Hull queries are linear in extremes, not the whole hull. Use ternary search on the convex (x-sorted, hill-shaped) projection of A·x + B·y onto the hull.
Sketch caveat. The snippet shows the CDQ skeleton and per-slice query logic, but a complete submission must merge YES/NO across all slices that contain points before the query — the production code keeps a per-query "still YES" flag updated across recursion levels.

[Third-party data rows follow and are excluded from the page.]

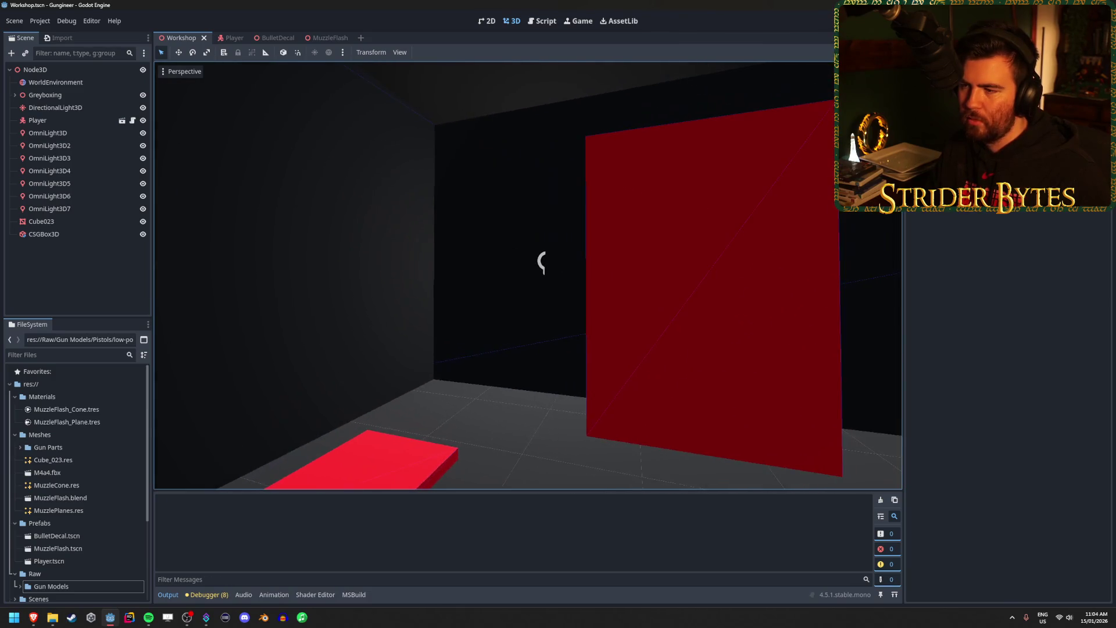
scroll(541, 259, "down", 15)
mouse_move(541, 259)
left_mouse_down()
mouse_move(524, 219)
mouse_move(593, 274)
mouse_move(444, 226)
left_mouse_up()
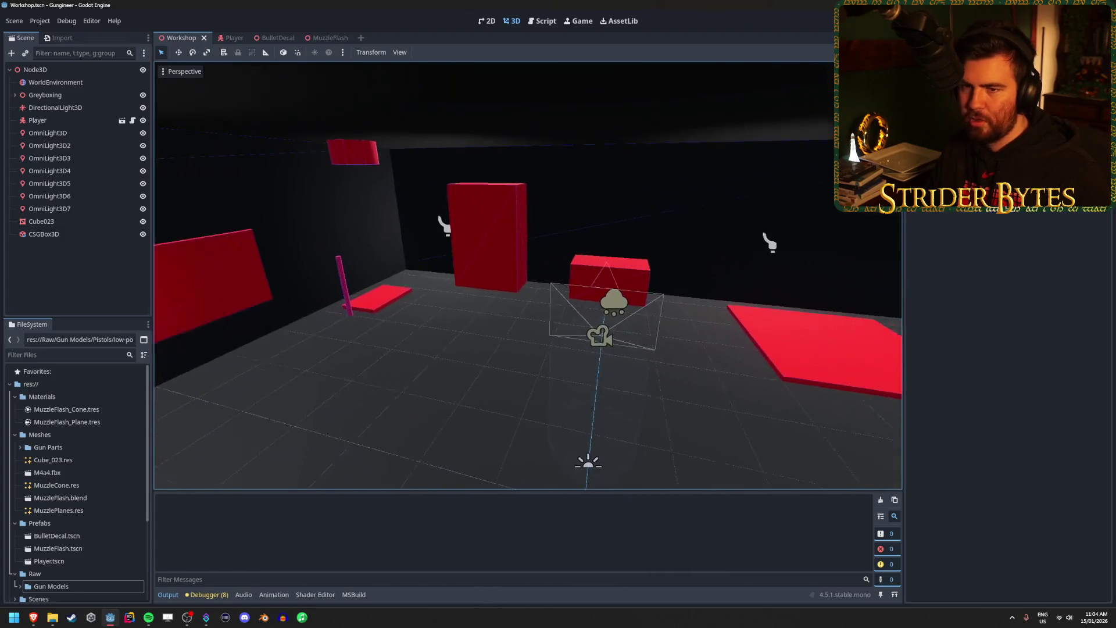
left_click(53, 210)
key("Up")
key("Up")
key("Up")
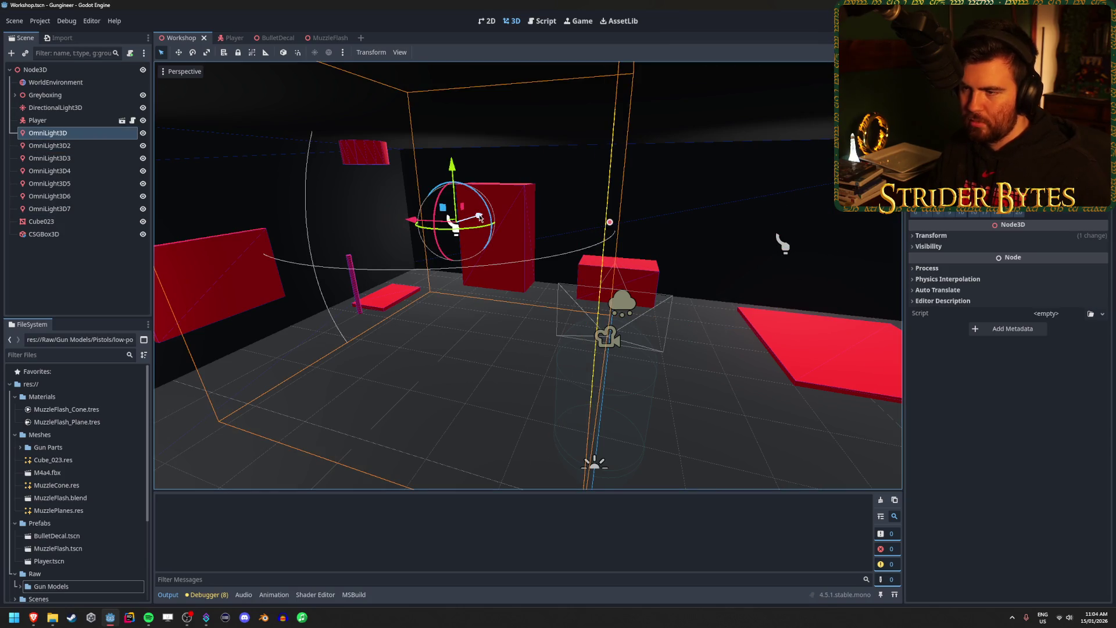
key("x")
left_click(408, 250)
Move OmniLight3D2 to a new position along the Z axis.
left_click(408, 250)
key("Down")
key("f")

(A, B) ≠ (0, 0) is guaranteed; you don't need to handle the trivial line C = 0 specially.

What Gold February 2015 was actually testing

P1 — DP with per-colour structure. Subtract per-colour prefix from total prefix; 2D BIT per colour to fit in memory and time.
P2 — Aho–Corasick with deletion. Generalises Silver KMP-with-deletion to a pattern set.
P3 — offline online-convex-hull via CDQ. Standard "insert + extreme-direction query" recipe; appears in many later Gold/Platinum rounds.